> _TEXT_
┄┄┄┄┄┄┄┄┄┄

Use your head to cooling down around.........

Global warming is the increase in the average temperature of the Earth's near-surface air and oceans since the mid-twentieth century and its projected continuation. Global surface temperature increased 0.74 ± 0.18 °C (1.33 ± 0.32 °F) during the last century.[1][A] The Intergovernmental Panel on Climate Change (IPCC) concludes that anthropogenic greenhouse gases are responsible for most of the observed temperature increase since the middle of the twentieth century,[1] and that natural phenomena such as solar variation and volcanoes probably had a small warming effect from pre-industrial times to 1950 and a small cooling effect afterward.[2][3] These basic conclusions have been endorsed by more than 40 scientific societies and academies of science,[B] including all of the national academies of science of the major industrialized countries.[4]

Climate model projections summarized in the latest IPCC report indicate that global surface temperature will probably rise a further 1.1 to 6.4 °C (2.0 to 11.5 °F) during the twenty-first century.[1] The uncertainty in this estimate arises from the use of models with differing climate sensitivity, and the use of differing estimates of future greenhouse gas emissions. Some other uncertainties include how warming and related changes will vary from region to region around the globe. Most studies focus on the period up to 2100. However, warming is expected to continue beyond 2100 even if emissions stop, because of the large heat capacity of the oceans and the long lifetime of carbon dioxide in the atmosphere.[5][6]

Increasing global temperature will cause sea levels to rise and will change the amount and pattern of precipitation, probably including expansion of subtropical deserts.[7] The continuing retreat of glaciers, permafrost and sea ice is expected, with the Arctic region being particularly affected. Other likely effects include shrinkage of the Amazon rainforest and Boreal forests, increases in the intensity of extreme weather events, species extinctions and changes in agricultural yields.

Political and public debate continues regarding the appropriate response to global warming. The available options are mitigation to reduce further emissions; adaptation to reduce the damage caused by warming; and, more speculatively, geoengineering to reverse global warming. Most national governments have signed and ratified the Kyoto Protocol aimed at reducing greenhouse gas emissions.

┄┄┄┄┄┄┄┄┄┄

> _DIRECTIVE_
Output the passage of the global warming text between "Increasing global temperature" and "in agricultural yields.", inclusive, word for word.

┄┄┄┄┄┄┄┄┄┄

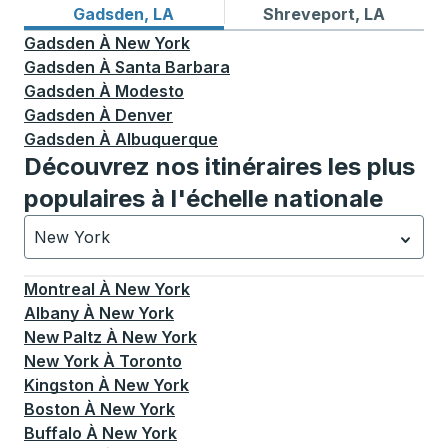
Itinéraires de bus depuis Gadsden, LA
Itinéraires de bus vers Shr
Gadsden, LA
Shreveport, LA
Gadsden
À
New York
Gadsden
À
Santa Barbara
Gadsden
À
Modesto
Gadsden
À
Denver
Gadsden
À
Albuquerque
Découvrez nos itinéraires les plus
populaires à l'échelle nationale
New York
Actuellement sélectionné: New York.
La sélection est a
Montreal
À
New York
Albany
À
New York
New Paltz
À
New York
New York
À
Toronto
Kingston
À
New York
Boston
À
New York
Buffalo
À
New York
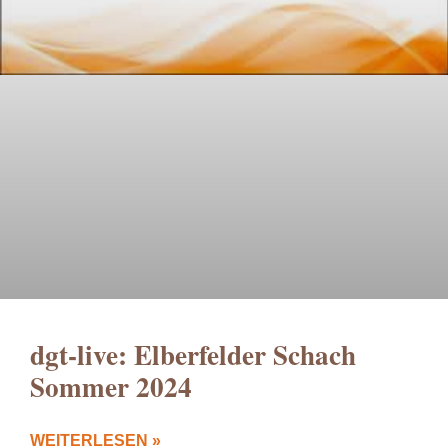
dgt-live: Elberfelder Schach
Sommer 2024
WEITERLESEN »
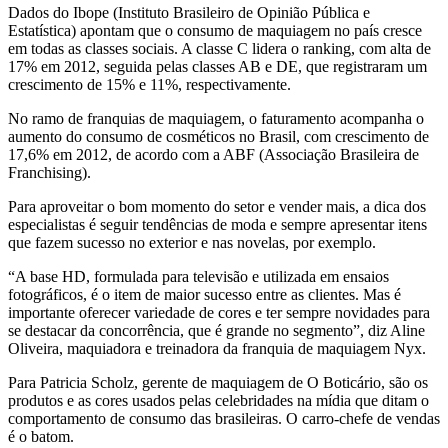
Dados do Ibope (Instituto Brasileiro de Opinião Pública e
Estatística) apontam que o consumo de maquiagem no país cresce
em todas as classes sociais. A classe C lidera o ranking, com alta de
17% em 2012, seguida pelas classes AB e DE, que registraram um
crescimento de 15% e 11%, respectivamente.
No ramo de franquias de maquiagem, o faturamento acompanha o
aumento do consumo de cosméticos no Brasil, com crescimento de
17,6% em 2012, de acordo com a ABF (Associação Brasileira de
Franchising).
Para aproveitar o bom momento do setor e vender mais, a dica dos
especialistas é seguir tendências de moda e sempre apresentar itens
que fazem sucesso no exterior e nas novelas, por exemplo.
“A base HD, formulada para televisão e utilizada em ensaios
fotográficos, é o item de maior sucesso entre as clientes. Mas é
importante oferecer variedade de cores e ter sempre novidades para
se destacar da concorrência, que é grande no segmento”, diz Aline
Oliveira, maquiadora e treinadora da franquia de maquiagem Nyx.
Para Patricia Scholz, gerente de maquiagem de O Boticário, são os
produtos e as cores usados pelas celebridades na mídia que ditam o
comportamento de consumo das brasileiras. O carro-chefe de vendas
é o batom.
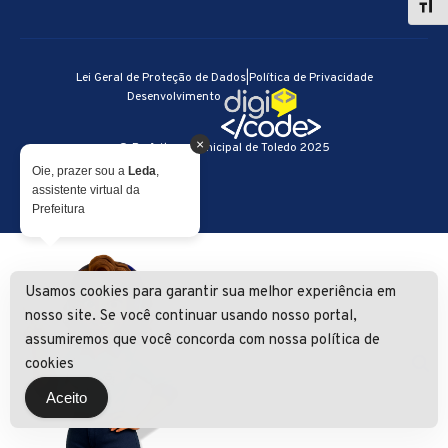
Lei Geral de Proteção de Dados
|
Política de Privacidade
Desenvolvimento
×
© Prefeitura Municipal de Toledo 2025
Oie, prazer sou a
Leda
,
assistente virtual da
Prefeitura
Usamos cookies para garantir sua melhor experiência em
nosso site. Se você continuar usando nosso portal,
assumiremos que você concorda com nossa política de
cookies
Aceito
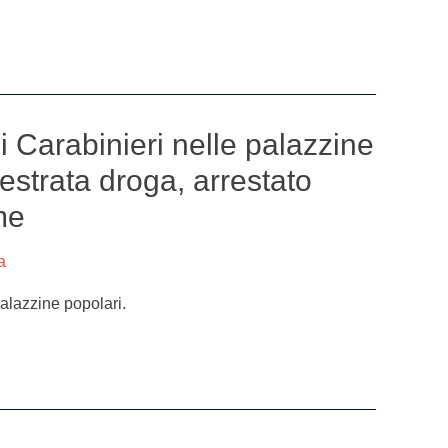
ei Carabinieri nelle palazzine
estrata droga, arrestato
me
a
palazzine popolari.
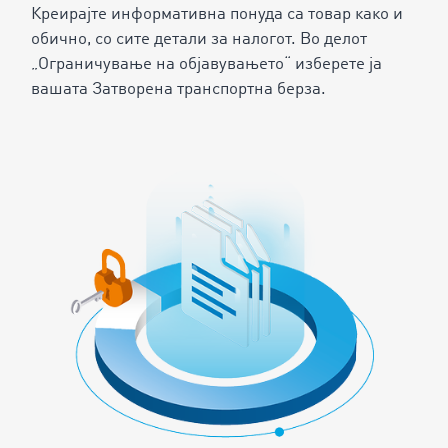
Креирајте информативна понуда са товар како и
обично, со сите детали за налогот. Во делот
„Ограничување на објавувањето“ изберете ја
вашата Затворена транспортна берза.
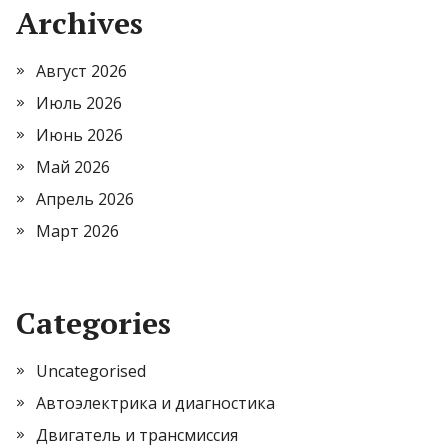
Archives
Август 2026
Июль 2026
Июнь 2026
Май 2026
Апрель 2026
Март 2026
Categories
Uncategorised
Автоэлектрика и диагностика
Двигатель и трансмиссия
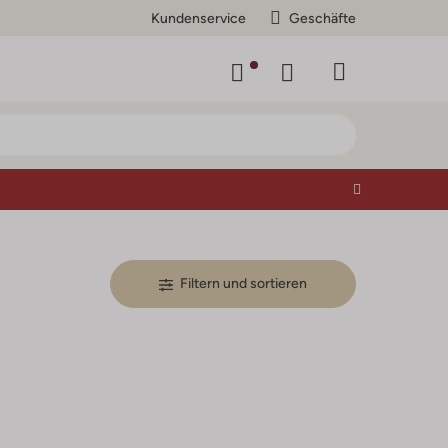
Kundenservice
Geschäfte
Filtern und sortieren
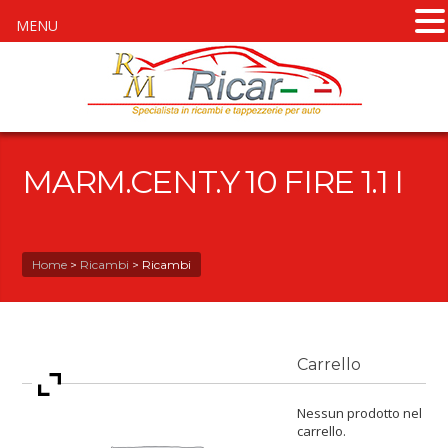
MENU
MARM.CENT.Y 10 FIRE 1.1 I
Home
>
Ricambi
>
Ricambi
Carrello
Nessun prodotto nel
carrello.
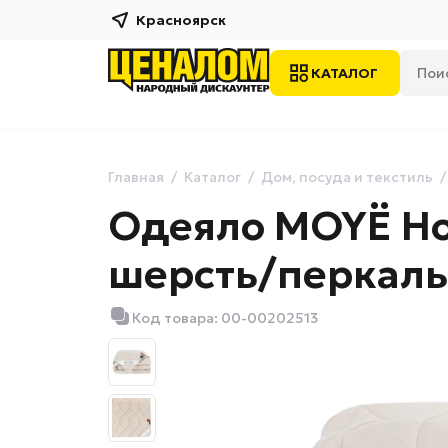
Красноярск
КАТАЛОГ
Главная
Каталог
Дом, посуда и текстиль
Одеяло MOYЁ Ho
шерсть/перкаль
Код товара: 00-00202513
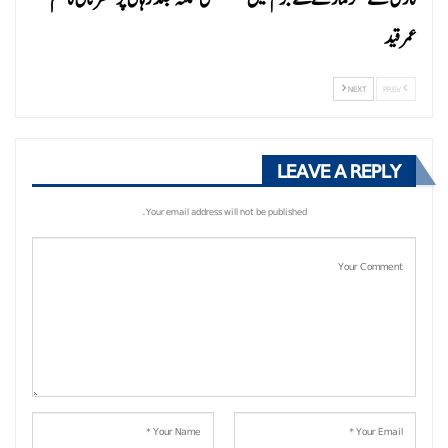
عمر قید
NEXT
PREV
LEAVE A REPLY
Your email address will not be published.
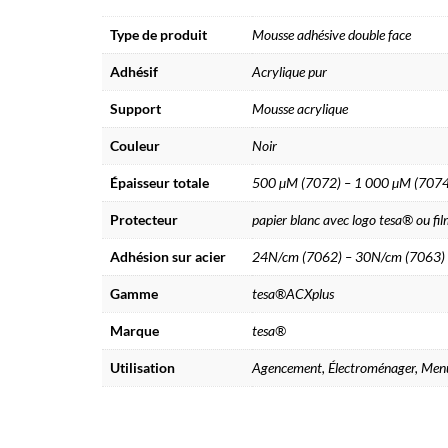
Type de produit
Mousse adhésive double face
Adhésif
Acrylique pur
Support
Mousse acrylique
Couleur
Noir
Épaisseur totale
500 µM (7072) – 1 000 µM (7074
Protecteur
papier blanc avec logo tesa® ou fil
Adhésion sur acier
24N/cm (7062) – 30N/cm (7063)
Gamme
tesa®ACXplus
Marque
tesa®
Utilisation
Agencement, Électroménager, Menuis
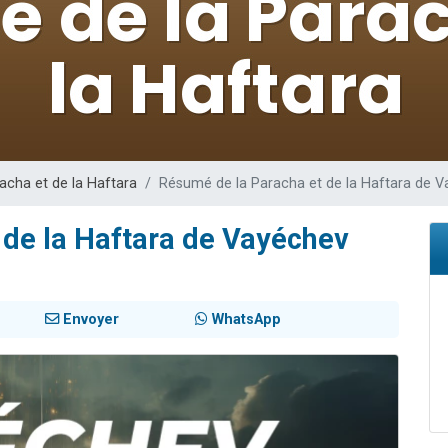
es viennent de faire un don pour 5 enfants déjà orphelins risquent de perdre
es viennent de faire un don pour Reloger Rivka, 6 enfants, victime de violences
 viennent de demander une bénédiction
49 places pour étudier en groupe sur Zoom
es viennent de faire un don pour Diane, 80 ans, dans un appartement insalub
acha et de la Haftara
Résumé de la Paracha et de la Haftara de 
 de la Haftara de Vayéchev
Envoyer
WhatsApp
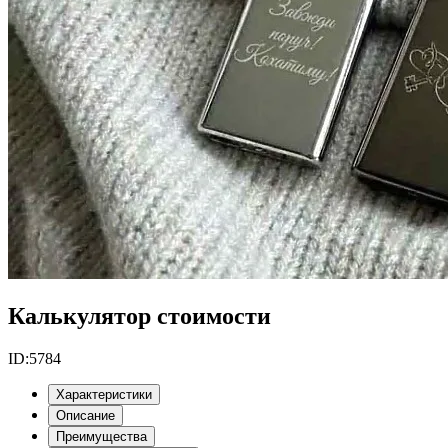
Калькулятор стоимости
ID:
5784
Характеристики
Описание
Преимущества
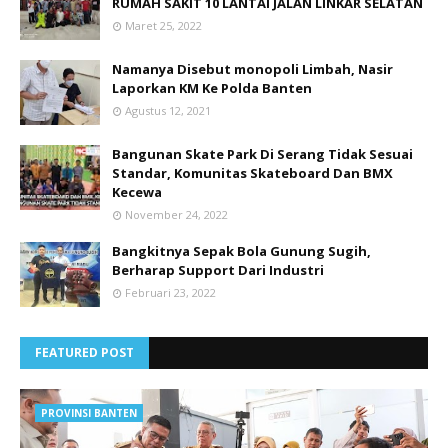
RUMAH SAKIT 10 LANTAI JALAN LINKAR SELATAN
Maret 25, 2022
Namanya Disebut monopoli Limbah, Nasir
Laporkan KM Ke Polda Banten
Agustus 12, 2021
Bangunan Skate Park Di Serang Tidak Sesuai
Standar, Komunitas Skateboard Dan BMX
Kecewa
November 24, 2022
Bangkitnya Sepak Bola Gunung Sugih,
Berharap Support Dari Industri
Februari 23, 2022
FEATURED POST
PROVINSI BANTEN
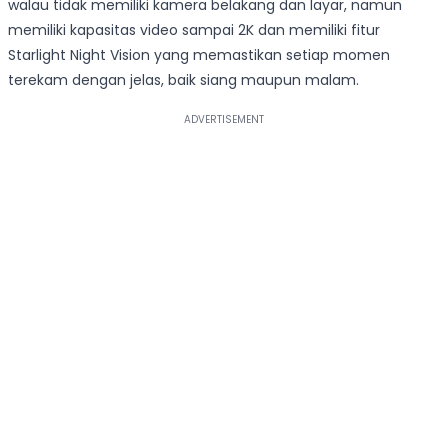
walau tidak memiliki kamera belakang dan layar, namun
memiliki kapasitas video sampai 2K dan memiliki fitur
Starlight Night Vision yang memastikan setiap momen
terekam dengan jelas, baik siang maupun malam.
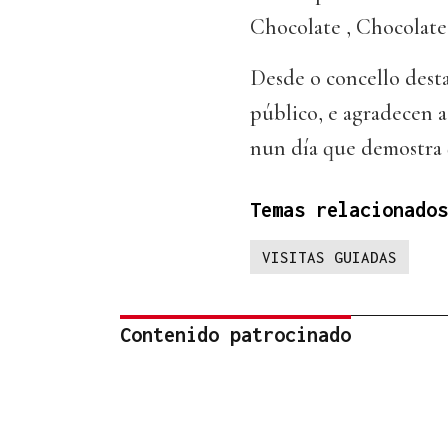
Chocolate , Chocolates
Desde o concello desta
público, e agradecen a
nun día que demostra q
Temas relacionados
VISITAS GUIADAS
Contenido patrocinado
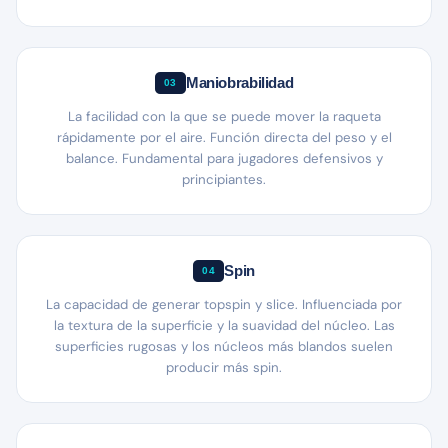
Maniobrabilidad
03
La facilidad con la que se puede mover la raqueta
rápidamente por el aire. Función directa del peso y el
balance. Fundamental para jugadores defensivos y
principiantes.
Spin
04
La capacidad de generar topspin y slice. Influenciada por
la textura de la superficie y la suavidad del núcleo. Las
superficies rugosas y los núcleos más blandos suelen
producir más spin.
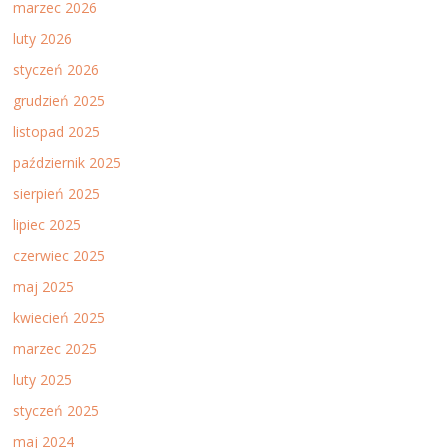
marzec 2026
luty 2026
styczeń 2026
grudzień 2025
listopad 2025
październik 2025
sierpień 2025
lipiec 2025
czerwiec 2025
maj 2025
kwiecień 2025
marzec 2025
luty 2025
styczeń 2025
maj 2024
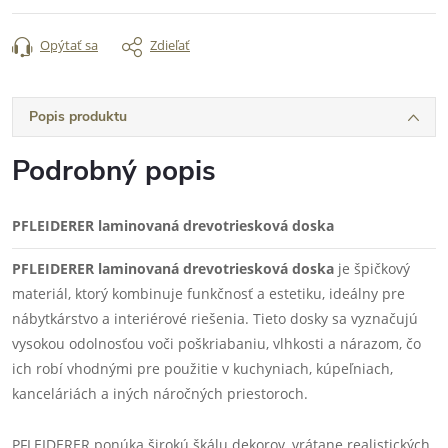
Opýtať sa
Zdieľať
Popis produktu
Podrobný popis
PFLEIDERER laminovaná drevotriesková doska
PFLEIDERER laminovaná drevotriesková doska
je špičkový
materiál, ktorý kombinuje funkčnosť a estetiku, ideálny pre
nábytkárstvo a interiérové riešenia. Tieto dosky sa vyznačujú
vysokou odolnosťou voči poškriabaniu, vlhkosti a nárazom, čo
ich robí vhodnými pre použitie v kuchyniach, kúpeľniach,
kanceláriách a iných náročných priestoroch.
PFLEIDERER ponúka širokú škálu dekorov, vrátane realistických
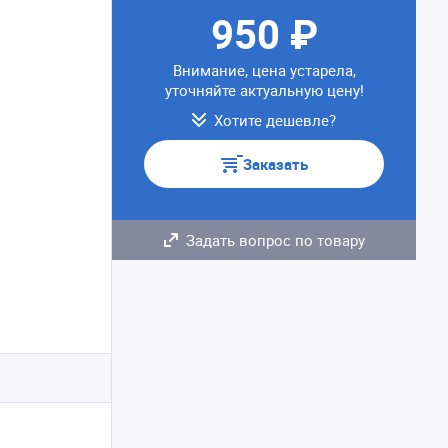
950 ₽
Внимание, цена устарела,
уточняйте актуальную цену!
Хотите дешевле?
Заказать
Задать вопрос по товару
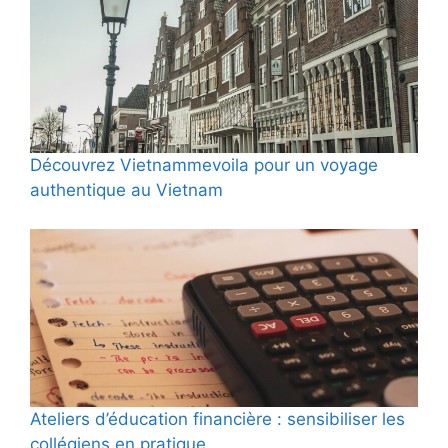
Découvrez Vietnammevoila pour un voyage
authentique au Vietnam
Ateliers d’éducation financière : sensibiliser les
collégiens en pratique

┄┄┄┄┄┄┄┄┄┄

> _REPLY_
Increasing global temperature will cause sea levels to rise and will change the amount and pattern of precipitation, probably including expansion of subtropical deserts.[7] The continuing retreat of glaciers, permafrost and sea ice is expected, with the Arctic region being particularly affected. Other likely effects include shrinkage of the Amazon rainforest and Boreal forests, increases in the intensity of extreme weather events, species extinctions and changes in agricultural yields.